Netflix monitors which scenes make the viewers hit the pause button, which scenes they like to replay, what they skip over and more. Based on that data, Netflix designed new shows based on crowdsourced preferences. This is really digital anthropology on a massive scale, all to keep viewers engaged and binge-watching.
It reminds me of the film Scrooged, in which a TV executive discovers that a majority of his viewers have cats, so he creates a detective program where the protagonist dangles a string everywhere he goes.
Grounded theory is just one of the many ways my team and I have been handling, codifying, comparing, and contrasting vast amounts of complex quantitative and qualitative data to generate hypotheses and form tested theories. Those theories be used on a deeper level to enhance understanding and to make recommendations that are tangible, measurable, trackable, and actionable.
The secret is no secret at all. It is the same method that science has used for centuries to find verifiable truths about the world. Bit by bit, this original research forms the underpinning of every technology we use to navigate through our daily lives, from cloud-based apps that tell us where we need to go next, to the satellite-based GPS that tells us how to get there. The mechanism science uses is the Universal Undo Button, in the form of hypothesis-based experimentation and data analysis.
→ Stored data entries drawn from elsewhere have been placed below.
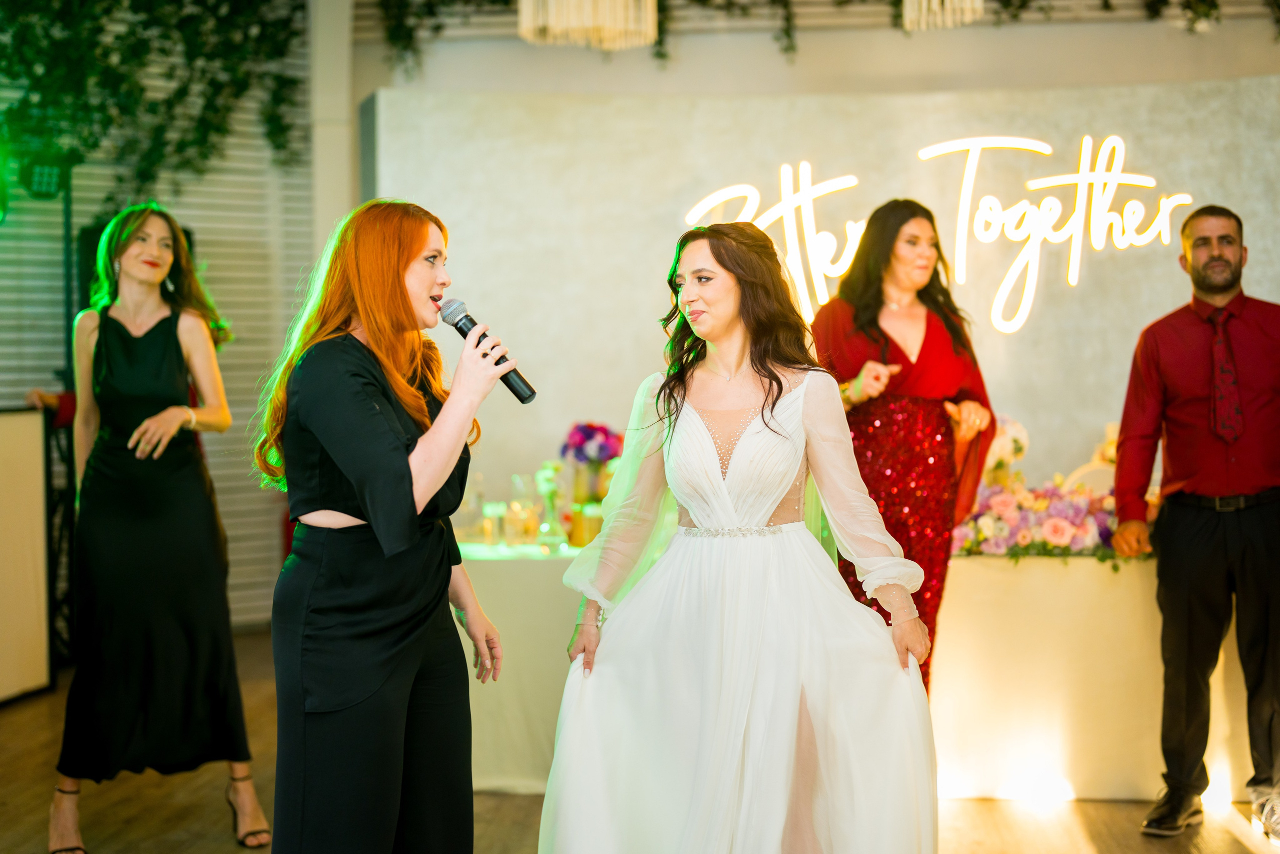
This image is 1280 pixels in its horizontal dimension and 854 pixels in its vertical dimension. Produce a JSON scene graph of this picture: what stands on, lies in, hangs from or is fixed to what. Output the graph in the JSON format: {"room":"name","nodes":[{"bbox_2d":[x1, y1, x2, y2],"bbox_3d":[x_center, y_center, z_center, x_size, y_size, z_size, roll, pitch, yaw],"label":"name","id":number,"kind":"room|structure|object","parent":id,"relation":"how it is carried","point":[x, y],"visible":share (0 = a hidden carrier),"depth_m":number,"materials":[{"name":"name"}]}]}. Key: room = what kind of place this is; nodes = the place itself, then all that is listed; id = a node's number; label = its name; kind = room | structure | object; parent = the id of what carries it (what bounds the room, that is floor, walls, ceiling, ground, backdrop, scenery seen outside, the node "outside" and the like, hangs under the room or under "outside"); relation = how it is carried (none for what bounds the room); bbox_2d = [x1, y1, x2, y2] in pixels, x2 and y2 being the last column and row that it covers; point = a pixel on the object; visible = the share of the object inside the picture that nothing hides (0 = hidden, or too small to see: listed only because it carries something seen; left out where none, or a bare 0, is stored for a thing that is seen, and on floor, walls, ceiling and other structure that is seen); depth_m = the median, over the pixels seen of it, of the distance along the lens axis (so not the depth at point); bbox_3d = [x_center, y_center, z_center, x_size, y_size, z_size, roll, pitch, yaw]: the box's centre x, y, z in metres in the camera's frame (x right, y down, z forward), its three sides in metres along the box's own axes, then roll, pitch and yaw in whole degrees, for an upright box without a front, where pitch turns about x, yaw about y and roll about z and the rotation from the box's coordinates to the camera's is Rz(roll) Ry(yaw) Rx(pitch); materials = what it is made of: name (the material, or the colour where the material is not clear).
{"room":"event hall","nodes":[
{"label":"event hall","id":0,"kind":"room"},
{"bbox_2d":[0,11,317,634],"bbox_3d":[-2.801,-0.874,8.586,1.015,3.844,0.925,0,2,4],"label":"wall","id":1,"kind":"structure","parent":0,"point":[221,287],"depth_m":8.98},
{"bbox_2d":[0,0,309,200],"bbox_3d":[-2.641,-1.882,7.599,1.929,2.118,1.974,0,2,4],"label":"hanging greenery","id":2,"kind":"object","parent":1,"relation":"attached to","point":[96,143],"visible":0.88,"depth_m":8.05,"materials":[{"name":"green plant"}]},
{"bbox_2d":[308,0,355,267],"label":"pillar","id":3,"kind":"structure","parent":0,"point":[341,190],"depth_m":8.67,"materials":[{"name":"white paint"}]},
{"bbox_2d":[0,630,1278,853],"bbox_3d":[0.134,1.239,3.997,7.898,0.121,9.089,0,2,4],"label":"floor","id":4,"kind":"structure","parent":0,"point":[512,804],"depth_m":5.33,"materials":[{"name":"brown wood"}]},
{"bbox_2d":[0,403,53,701],"bbox_3d":[-2.715,0.520,6.803,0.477,1.164,1.312,0,2,4],"label":"white panel","id":5,"kind":"object","parent":4,"relation":"on","point":[6,421],"visible":0.99,"depth_m":7.18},
{"bbox_2d":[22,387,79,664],"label":"person","id":6,"kind":"object","parent":4,"relation":"on","point":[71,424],"visible":0.31,"depth_m":7.67},
{"bbox_2d":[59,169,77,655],"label":"light stand","id":7,"kind":"object","parent":4,"relation":"on","point":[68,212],"visible":0.52,"depth_m":7.85,"materials":[{"name":"black metal"}]},
{"bbox_2d":[18,153,69,199],"bbox_3d":[-2.539,-1.069,7.557,0.194,0.201,0.207,0,2,4],"label":"stage light","id":8,"kind":"object","parent":7,"relation":"attached to","point":[38,187],"visible":0.88,"depth_m":7.50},
{"bbox_2d":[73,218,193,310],"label":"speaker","id":9,"kind":"object","parent":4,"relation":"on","point":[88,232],"visible":0.16,"depth_m":7.92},
{"bbox_2d":[43,203,264,851],"bbox_3d":[-1.385,0.293,5.005,0.560,1.718,0.695,0,2,4],"label":"woman","id":10,"kind":"object","parent":4,"relation":"on","point":[108,362],"visible":0.98,"depth_m":4.84},
{"bbox_2d":[257,196,515,851],"bbox_3d":[-0.517,0.358,3.625,0.562,1.564,0.740,0,2,4],"label":"woman","id":11,"kind":"object","parent":4,"relation":"on","point":[407,483],"visible":0.96,"depth_m":3.45},
{"bbox_2d":[438,297,537,404],"bbox_3d":[-0.315,-0.157,3.673,0.184,0.197,0.097,0,2,4],"label":"microphone","id":12,"kind":"object","parent":11,"relation":"in","point":[522,399],"visible":0.9,"depth_m":3.66,"materials":[{"name":"black metal"}]},
{"bbox_2d":[538,217,945,850],"bbox_3d":[0.221,0.386,3.730,0.889,1.558,0.948,0,2,4],"label":"woman","id":13,"kind":"object","parent":4,"relation":"on","point":[697,421],"visible":0.97,"depth_m":3.53},
{"bbox_2d":[454,538,1256,802],"bbox_3d":[0.865,0.776,6.121,3.294,0.714,1.245,0,2,4],"label":"table","id":14,"kind":"object","parent":4,"relation":"on","point":[968,785],"visible":0.62,"depth_m":5.62,"materials":[{"name":"fabric"}]},
{"bbox_2d":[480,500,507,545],"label":"drinking glass","id":15,"kind":"object","parent":14,"relation":"on","point":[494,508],"visible":0.98,"depth_m":6.03,"materials":[{"name":"clear glass"}]},
{"bbox_2d":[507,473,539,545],"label":"drinking glass","id":16,"kind":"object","parent":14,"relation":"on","point":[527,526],"visible":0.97,"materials":[{"name":"clear glass"}]},
{"bbox_2d":[534,459,565,547],"bbox_3d":[-0.305,0.272,6.000,0.107,0.306,0.105,-1,2,-27],"label":"glass vase","id":17,"kind":"object","parent":14,"relation":"on","point":[547,488],"visible":0.99,"depth_m":5.97,"materials":[{"name":"clear glass"}]},
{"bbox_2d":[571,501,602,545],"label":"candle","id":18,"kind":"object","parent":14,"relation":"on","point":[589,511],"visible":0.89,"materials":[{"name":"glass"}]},
{"bbox_2d":[568,461,608,543],"bbox_3d":[-0.181,0.267,6.263,0.122,0.262,0.120,0,2,4],"label":"flower vase","id":19,"kind":"object","parent":14,"relation":"on","point":[577,486],"visible":0.79,"depth_m":6.22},
{"bbox_2d":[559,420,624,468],"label":"flower bouquet","id":20,"kind":"object","parent":19,"relation":"in","point":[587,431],"visible":0.78,"depth_m":6.27,"materials":[{"name":"purple plant"}]},
{"bbox_2d":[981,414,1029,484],"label":"flower arrangement","id":21,"kind":"object","parent":14,"relation":"on","point":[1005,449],"visible":0.56,"depth_m":6.40,"materials":[{"name":"white plant"}]},
{"bbox_2d":[949,475,1133,561],"bbox_3d":[1.346,0.297,5.814,0.988,0.255,0.443,0,2,4],"label":"flower arrangement","id":22,"kind":"object","parent":14,"relation":"on","point":[1063,508],"visible":0.64,"depth_m":5.74,"materials":[{"name":"plant"}]},
{"bbox_2d":[811,198,997,692],"bbox_3d":[0.736,0.227,5.068,0.550,1.698,0.674,0,2,4],"label":"woman","id":23,"kind":"object","parent":4,"relation":"on","point":[877,327],"visible":0.66,"depth_m":4.95},
{"bbox_2d":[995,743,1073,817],"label":"floor light","id":24,"kind":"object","parent":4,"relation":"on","point":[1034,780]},
{"bbox_2d":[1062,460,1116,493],"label":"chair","id":25,"kind":"object","parent":4,"relation":"on","point":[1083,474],"visible":0.22,"depth_m":6.86,"materials":[{"name":"white"}]},
{"bbox_2d":[1110,201,1279,841],"bbox_3d":[1.713,0.263,5.190,0.581,1.742,0.628,0,2,26],"label":"man","id":26,"kind":"object","parent":4,"relation":"on","point":[1206,289],"visible":0.99,"depth_m":5.05},
{"bbox_2d":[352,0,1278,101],"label":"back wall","id":27,"kind":"structure","parent":0,"point":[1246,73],"depth_m":8.47,"materials":[{"name":"paint"}]},
{"bbox_2d":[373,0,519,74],"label":"hanging greenery","id":28,"kind":"object","parent":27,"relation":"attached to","point":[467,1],"visible":0.89,"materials":[{"name":"green plant"}]},
{"bbox_2d":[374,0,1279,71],"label":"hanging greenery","id":29,"kind":"object","parent":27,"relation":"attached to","point":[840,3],"visible":0.8,"depth_m":8.18,"materials":[{"name":"green plant"}]},
{"bbox_2d":[363,54,1279,515],"bbox_3d":[1.208,-0.163,7.516,4.786,2.565,0.261,0,2,4],"label":"back wall","id":30,"kind":"structure","parent":0,"point":[1025,339],"depth_m":7.45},
{"bbox_2d":[678,130,1196,334],"bbox_3d":[1.243,-0.802,7.346,1.976,0.825,0.051,0,2,4],"label":"neon sign","id":31,"kind":"object","parent":30,"relation":"attached to","point":[925,155],"visible":0.96,"depth_m":7.33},
{"label":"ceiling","id":32,"kind":"structure","parent":0},
{"bbox_2d":[516,0,658,49],"bbox_3d":[-0.160,-1.916,5.320,0.445,1.492,0.438,0,2,4],"label":"pendant lamp","id":33,"kind":"object","parent":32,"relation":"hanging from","point":[524,16],"visible":0.99,"depth_m":5.27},
{"bbox_2d":[900,0,984,30],"bbox_3d":[0.975,-1.961,5.727,0.324,1.346,0.333,0,2,4],"label":"chandelier","id":34,"kind":"object","parent":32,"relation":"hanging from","point":[978,3],"visible":0.98,"depth_m":5.74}
]}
A single success tells you nothing. Only repeated successes or failures can tell your company which is the best way to proceed. You don’t need to be stuck in an eternal loop of trial and error like Groundhog Day. Instead, a sophisticated data analysis of crafted experiments can provide a deeper understanding of the nature of whatever you are testing. Successful innovation requires you to hit Undo over and over to discover the precise combination of capabilities that will bring your next innovation to life, and thereby prolonging the lifespan of your company.